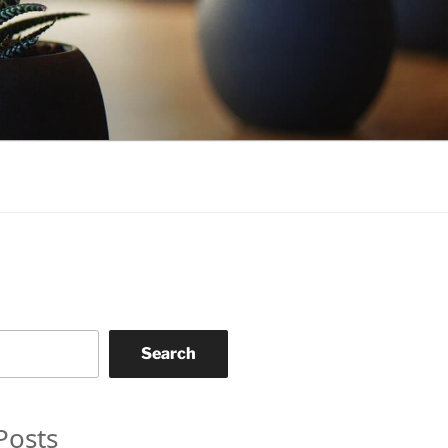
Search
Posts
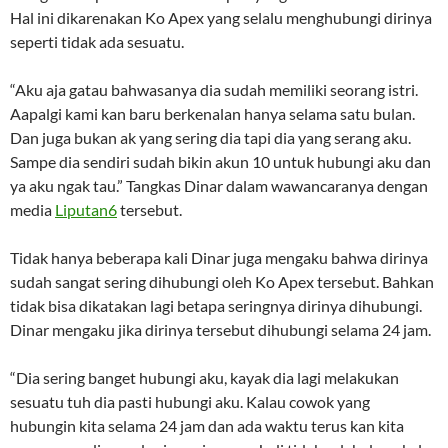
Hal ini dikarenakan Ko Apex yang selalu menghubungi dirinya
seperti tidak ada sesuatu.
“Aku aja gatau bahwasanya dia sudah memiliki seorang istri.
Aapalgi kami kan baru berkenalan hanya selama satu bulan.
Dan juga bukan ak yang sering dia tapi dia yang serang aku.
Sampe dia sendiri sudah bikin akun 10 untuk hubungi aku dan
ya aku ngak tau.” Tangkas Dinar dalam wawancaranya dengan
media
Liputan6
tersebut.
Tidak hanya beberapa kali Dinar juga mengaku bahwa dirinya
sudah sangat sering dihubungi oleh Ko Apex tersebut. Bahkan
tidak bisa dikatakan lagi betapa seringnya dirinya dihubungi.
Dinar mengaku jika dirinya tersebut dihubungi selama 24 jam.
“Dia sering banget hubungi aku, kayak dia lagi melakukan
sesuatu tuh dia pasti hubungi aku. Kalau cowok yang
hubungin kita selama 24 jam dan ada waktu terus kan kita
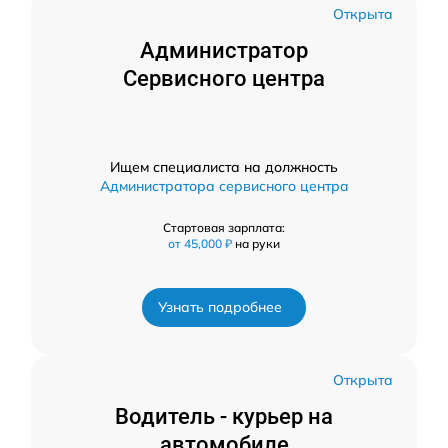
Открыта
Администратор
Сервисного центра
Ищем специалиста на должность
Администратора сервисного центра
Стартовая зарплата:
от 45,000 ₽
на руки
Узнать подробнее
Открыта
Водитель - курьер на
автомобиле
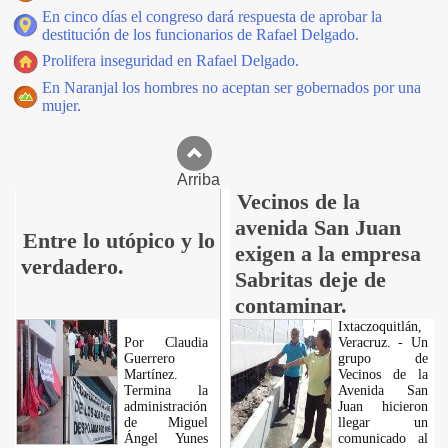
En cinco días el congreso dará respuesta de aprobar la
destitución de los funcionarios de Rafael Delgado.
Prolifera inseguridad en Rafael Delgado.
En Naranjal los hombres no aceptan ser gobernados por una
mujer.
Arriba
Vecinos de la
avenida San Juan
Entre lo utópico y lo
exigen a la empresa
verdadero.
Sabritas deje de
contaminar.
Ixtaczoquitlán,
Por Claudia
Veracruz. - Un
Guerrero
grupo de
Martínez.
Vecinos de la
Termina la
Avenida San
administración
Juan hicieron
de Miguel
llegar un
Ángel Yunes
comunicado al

══════════

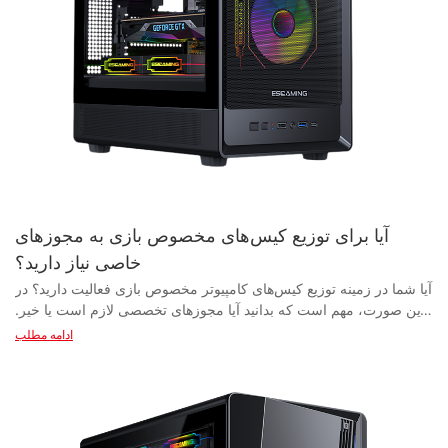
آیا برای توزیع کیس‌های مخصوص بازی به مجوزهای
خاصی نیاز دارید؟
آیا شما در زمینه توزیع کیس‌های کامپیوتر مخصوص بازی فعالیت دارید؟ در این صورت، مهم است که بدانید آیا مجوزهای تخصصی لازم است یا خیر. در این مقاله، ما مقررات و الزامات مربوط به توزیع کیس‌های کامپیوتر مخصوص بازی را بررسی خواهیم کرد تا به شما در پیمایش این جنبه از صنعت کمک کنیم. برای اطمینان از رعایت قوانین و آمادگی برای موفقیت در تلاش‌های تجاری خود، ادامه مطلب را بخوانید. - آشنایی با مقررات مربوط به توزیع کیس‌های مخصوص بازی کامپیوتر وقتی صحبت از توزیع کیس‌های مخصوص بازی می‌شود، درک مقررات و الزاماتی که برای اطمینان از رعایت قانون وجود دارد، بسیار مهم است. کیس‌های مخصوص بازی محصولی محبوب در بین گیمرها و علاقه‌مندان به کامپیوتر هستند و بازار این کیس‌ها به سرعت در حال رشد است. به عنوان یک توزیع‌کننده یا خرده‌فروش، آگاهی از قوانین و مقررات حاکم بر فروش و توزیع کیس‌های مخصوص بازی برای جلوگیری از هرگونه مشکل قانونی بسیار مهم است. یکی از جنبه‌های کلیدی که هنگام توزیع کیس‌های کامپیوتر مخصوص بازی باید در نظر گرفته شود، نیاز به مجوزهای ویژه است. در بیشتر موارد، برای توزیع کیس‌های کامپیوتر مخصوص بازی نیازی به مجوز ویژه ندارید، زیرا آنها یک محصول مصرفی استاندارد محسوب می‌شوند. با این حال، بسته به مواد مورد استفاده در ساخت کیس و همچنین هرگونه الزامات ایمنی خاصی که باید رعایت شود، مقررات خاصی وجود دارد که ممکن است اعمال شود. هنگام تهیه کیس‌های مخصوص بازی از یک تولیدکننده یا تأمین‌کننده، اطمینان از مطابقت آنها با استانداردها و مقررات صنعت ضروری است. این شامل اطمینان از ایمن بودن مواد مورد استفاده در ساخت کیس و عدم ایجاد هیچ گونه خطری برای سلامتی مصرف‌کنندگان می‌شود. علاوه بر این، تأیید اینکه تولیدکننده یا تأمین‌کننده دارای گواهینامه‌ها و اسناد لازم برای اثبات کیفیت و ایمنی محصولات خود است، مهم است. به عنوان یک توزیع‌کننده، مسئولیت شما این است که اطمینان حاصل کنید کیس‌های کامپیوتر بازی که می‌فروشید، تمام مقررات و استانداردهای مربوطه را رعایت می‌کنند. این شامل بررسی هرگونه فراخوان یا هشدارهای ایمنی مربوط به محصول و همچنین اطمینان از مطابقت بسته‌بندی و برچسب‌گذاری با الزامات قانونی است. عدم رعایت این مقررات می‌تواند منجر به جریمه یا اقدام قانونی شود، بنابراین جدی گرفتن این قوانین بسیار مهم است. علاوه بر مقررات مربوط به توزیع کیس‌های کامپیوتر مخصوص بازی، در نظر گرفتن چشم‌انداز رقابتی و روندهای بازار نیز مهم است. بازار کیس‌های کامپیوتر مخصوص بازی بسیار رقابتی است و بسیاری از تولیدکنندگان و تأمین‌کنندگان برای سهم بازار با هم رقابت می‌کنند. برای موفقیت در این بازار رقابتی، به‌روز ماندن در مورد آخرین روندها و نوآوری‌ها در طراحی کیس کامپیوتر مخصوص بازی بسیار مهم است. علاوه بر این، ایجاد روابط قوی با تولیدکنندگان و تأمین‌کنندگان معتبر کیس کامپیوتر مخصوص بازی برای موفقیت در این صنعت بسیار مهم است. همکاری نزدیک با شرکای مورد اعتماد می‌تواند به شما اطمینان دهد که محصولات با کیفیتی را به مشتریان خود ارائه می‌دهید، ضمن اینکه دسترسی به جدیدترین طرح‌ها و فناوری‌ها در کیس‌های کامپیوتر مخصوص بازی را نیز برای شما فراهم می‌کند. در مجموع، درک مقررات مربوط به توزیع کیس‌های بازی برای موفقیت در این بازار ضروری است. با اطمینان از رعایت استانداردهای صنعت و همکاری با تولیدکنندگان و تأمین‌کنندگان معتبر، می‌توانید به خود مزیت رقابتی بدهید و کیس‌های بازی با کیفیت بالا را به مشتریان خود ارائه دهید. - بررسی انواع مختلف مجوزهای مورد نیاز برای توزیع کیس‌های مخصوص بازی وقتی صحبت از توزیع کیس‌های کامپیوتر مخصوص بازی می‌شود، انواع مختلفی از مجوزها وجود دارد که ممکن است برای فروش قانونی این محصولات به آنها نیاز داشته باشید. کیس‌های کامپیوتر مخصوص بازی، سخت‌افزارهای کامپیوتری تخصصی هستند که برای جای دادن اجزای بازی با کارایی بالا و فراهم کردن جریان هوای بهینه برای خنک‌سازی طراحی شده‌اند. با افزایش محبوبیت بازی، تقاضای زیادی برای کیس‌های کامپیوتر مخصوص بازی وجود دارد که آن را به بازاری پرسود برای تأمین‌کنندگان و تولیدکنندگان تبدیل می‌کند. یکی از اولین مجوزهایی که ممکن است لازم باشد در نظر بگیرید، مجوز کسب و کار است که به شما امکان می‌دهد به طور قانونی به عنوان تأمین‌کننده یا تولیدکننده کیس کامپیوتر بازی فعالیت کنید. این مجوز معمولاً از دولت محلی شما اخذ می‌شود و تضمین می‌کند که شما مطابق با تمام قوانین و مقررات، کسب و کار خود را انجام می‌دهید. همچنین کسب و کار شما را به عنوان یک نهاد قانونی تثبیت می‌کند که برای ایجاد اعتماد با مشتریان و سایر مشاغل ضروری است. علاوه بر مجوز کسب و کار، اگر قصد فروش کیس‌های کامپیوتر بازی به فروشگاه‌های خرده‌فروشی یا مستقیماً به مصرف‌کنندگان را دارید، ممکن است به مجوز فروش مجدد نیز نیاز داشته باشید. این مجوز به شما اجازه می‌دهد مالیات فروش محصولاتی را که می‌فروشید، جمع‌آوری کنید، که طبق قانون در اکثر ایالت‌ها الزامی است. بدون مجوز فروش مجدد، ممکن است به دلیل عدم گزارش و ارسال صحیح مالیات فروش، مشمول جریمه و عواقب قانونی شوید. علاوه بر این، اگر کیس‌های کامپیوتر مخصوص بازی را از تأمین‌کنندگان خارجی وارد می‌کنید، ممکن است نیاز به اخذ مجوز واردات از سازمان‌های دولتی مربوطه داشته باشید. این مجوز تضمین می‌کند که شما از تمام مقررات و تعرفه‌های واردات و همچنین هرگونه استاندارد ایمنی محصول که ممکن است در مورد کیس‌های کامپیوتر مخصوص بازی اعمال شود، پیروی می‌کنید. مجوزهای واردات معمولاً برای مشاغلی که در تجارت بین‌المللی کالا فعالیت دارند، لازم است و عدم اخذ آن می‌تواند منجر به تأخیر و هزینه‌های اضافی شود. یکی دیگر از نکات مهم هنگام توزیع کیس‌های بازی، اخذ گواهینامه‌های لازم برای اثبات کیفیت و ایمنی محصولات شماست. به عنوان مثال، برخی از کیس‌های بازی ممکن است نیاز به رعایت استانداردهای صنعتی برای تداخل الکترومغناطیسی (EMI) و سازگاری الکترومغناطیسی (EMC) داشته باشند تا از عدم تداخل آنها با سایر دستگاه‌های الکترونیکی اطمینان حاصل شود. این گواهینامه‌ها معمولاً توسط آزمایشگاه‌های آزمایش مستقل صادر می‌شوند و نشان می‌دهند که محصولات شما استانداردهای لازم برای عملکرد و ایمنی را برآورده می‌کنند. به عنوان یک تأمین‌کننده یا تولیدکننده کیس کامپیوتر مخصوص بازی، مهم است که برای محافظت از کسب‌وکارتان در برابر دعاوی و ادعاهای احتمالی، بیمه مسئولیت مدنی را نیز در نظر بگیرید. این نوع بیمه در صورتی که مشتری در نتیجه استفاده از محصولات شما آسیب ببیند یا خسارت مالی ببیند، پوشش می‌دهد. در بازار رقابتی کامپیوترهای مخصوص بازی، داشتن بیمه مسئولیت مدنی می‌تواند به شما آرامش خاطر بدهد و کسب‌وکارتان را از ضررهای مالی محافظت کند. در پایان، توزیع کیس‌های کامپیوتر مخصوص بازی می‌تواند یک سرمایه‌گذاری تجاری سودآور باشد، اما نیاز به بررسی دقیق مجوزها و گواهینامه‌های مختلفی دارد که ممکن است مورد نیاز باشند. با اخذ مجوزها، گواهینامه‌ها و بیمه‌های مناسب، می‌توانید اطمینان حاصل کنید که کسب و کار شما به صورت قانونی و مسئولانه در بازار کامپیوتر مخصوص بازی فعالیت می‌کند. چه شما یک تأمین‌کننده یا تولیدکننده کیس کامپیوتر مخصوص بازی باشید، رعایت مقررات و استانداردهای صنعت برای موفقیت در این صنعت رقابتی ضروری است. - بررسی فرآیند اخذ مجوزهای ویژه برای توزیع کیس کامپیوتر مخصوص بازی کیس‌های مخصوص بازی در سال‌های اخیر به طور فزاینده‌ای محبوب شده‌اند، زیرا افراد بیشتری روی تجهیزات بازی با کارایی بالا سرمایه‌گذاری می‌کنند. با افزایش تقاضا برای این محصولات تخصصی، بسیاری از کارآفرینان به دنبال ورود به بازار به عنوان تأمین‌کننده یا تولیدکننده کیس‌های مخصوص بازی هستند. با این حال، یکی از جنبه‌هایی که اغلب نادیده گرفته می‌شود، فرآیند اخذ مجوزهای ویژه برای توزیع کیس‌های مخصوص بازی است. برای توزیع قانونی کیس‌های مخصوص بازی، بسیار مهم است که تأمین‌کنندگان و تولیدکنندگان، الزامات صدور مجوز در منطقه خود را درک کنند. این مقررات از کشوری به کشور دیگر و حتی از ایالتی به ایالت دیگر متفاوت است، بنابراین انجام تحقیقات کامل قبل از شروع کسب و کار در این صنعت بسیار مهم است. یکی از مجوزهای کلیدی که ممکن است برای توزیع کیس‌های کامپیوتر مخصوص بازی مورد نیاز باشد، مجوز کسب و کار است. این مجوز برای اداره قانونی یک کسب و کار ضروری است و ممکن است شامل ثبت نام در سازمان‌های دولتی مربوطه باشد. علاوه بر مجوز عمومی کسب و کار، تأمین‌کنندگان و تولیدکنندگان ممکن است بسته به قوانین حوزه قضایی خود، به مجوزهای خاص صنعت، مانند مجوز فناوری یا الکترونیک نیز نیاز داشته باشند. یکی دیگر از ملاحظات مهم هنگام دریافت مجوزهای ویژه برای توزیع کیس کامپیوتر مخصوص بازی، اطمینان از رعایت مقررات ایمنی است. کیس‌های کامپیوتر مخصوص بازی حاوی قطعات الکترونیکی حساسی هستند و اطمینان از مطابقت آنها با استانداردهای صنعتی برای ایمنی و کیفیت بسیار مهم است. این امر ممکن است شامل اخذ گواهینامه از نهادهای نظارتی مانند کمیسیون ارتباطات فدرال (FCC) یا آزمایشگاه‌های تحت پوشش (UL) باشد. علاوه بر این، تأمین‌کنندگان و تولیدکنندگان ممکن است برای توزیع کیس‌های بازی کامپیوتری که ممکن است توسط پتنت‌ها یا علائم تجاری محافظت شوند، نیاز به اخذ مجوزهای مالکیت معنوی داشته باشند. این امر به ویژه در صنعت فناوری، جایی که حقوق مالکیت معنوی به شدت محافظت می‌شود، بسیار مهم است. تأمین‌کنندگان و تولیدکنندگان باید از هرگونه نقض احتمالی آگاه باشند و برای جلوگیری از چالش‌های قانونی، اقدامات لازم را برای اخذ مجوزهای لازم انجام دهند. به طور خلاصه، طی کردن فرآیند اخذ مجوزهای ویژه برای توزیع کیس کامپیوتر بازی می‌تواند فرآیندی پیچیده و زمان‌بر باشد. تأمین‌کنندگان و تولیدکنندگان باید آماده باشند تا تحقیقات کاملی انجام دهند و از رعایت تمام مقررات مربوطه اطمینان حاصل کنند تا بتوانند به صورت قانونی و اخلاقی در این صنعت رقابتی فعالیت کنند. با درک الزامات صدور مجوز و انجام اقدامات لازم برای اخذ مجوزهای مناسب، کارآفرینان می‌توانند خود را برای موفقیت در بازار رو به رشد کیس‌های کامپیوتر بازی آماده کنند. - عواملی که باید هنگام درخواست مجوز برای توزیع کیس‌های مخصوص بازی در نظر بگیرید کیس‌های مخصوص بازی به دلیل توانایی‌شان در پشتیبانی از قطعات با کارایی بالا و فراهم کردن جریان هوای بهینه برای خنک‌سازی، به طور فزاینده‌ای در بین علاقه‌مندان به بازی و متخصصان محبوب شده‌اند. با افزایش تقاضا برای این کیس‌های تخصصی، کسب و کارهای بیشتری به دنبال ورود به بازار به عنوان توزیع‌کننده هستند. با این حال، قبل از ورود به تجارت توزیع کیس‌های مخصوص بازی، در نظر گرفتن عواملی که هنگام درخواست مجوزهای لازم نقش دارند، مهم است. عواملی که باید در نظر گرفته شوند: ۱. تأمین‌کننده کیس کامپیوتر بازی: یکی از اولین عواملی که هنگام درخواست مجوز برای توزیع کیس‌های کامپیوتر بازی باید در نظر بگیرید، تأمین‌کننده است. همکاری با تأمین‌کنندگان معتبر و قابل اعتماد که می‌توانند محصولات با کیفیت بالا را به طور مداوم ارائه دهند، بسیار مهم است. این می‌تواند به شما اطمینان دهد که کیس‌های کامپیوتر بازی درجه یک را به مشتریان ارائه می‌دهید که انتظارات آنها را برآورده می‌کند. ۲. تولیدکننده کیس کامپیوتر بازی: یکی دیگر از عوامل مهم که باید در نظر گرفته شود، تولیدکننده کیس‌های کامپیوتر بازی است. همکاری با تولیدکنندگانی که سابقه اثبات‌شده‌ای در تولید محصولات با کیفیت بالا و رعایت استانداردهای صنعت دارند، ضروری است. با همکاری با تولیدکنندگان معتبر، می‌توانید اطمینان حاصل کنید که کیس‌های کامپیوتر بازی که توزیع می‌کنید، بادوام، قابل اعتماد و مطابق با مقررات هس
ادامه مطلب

══════════

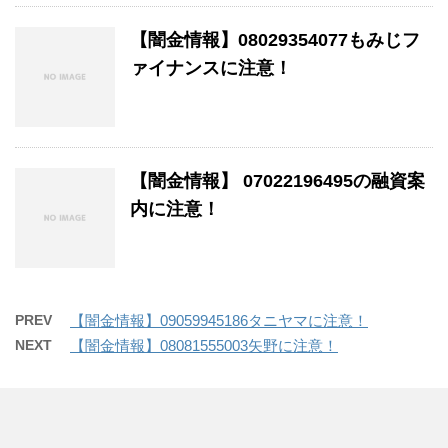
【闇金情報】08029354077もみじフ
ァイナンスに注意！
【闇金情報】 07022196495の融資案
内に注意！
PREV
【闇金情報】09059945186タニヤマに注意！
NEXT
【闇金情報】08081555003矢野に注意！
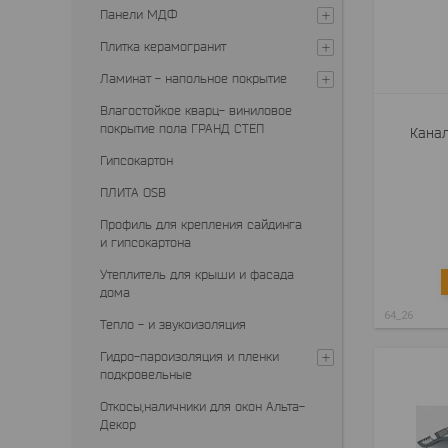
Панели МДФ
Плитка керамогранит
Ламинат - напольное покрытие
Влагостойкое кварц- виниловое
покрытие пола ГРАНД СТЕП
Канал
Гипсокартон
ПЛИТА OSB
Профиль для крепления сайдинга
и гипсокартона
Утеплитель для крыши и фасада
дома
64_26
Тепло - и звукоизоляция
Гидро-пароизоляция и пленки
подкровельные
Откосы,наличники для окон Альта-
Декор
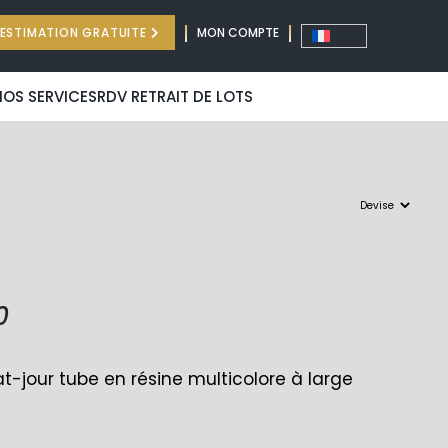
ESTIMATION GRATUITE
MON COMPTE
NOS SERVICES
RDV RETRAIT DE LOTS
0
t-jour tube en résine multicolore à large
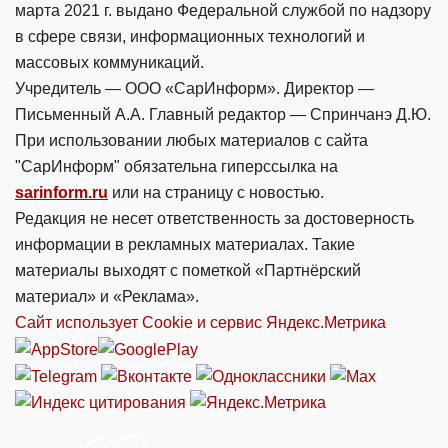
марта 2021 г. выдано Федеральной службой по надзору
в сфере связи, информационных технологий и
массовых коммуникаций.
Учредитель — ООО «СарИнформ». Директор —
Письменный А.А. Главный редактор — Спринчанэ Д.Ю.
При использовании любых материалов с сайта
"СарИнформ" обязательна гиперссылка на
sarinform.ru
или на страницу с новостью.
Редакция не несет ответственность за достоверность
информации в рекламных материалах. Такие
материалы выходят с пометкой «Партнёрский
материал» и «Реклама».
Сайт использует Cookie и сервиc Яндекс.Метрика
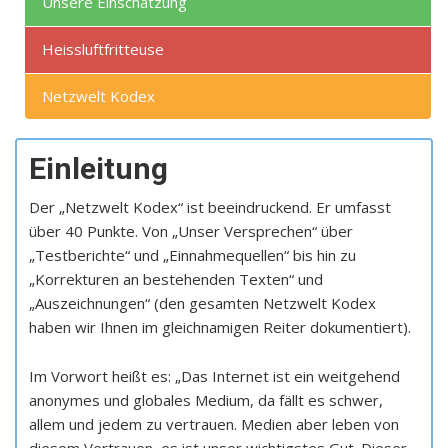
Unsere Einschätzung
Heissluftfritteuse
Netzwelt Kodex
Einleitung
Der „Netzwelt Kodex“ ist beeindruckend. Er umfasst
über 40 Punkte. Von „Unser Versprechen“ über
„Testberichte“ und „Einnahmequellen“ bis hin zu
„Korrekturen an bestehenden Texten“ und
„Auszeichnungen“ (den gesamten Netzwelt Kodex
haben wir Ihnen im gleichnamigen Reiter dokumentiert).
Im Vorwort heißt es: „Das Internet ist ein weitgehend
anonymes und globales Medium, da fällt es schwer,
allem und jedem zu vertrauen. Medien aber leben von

══════════

WORK TASK: Everything from the line with "tidak bisa dikatakan" down to the line with "comunicado al" in the data above should be copied exactly, with both end lines kept and the pictures left out.

COMPLETED EXERCISE:
tidak bisa dikatakan lagi betapa seringnya dirinya dihubungi.
Dinar mengaku jika dirinya tersebut dihubungi selama 24 jam.
“Dia sering banget hubungi aku, kayak dia lagi melakukan
sesuatu tuh dia pasti hubungi aku. Kalau cowok yang
hubungin kita selama 24 jam dan ada waktu terus kan kita
Открыта
Администратор
Сервисного центра
Ищем специалиста на должность
Администратора сервисного центра
Стартовая зарплата:
от 45,000 ₽
на руки
Узнать подробнее
Открыта
Водитель - курьер на
автомобиле
En cinco días el congreso dará respuesta de aprobar la
destitución de los funcionarios de Rafael Delgado.
Prolifera inseguridad en Rafael Delgado.
En Naranjal los hombres no aceptan ser gobernados por una
mujer.
Arriba
Vecinos de la
avenida San Juan
Entre lo utópico y lo
exigen a la empresa
verdadero.
Sabritas deje de
contaminar.
Ixtaczoquitlán,
Por Claudia
Veracruz. - Un
Guerrero
grupo de
Martínez.
Vecinos de la
Termina la
Avenida San
administración
Juan hicieron
de Miguel
llegar un
Ángel Yunes
comunicado al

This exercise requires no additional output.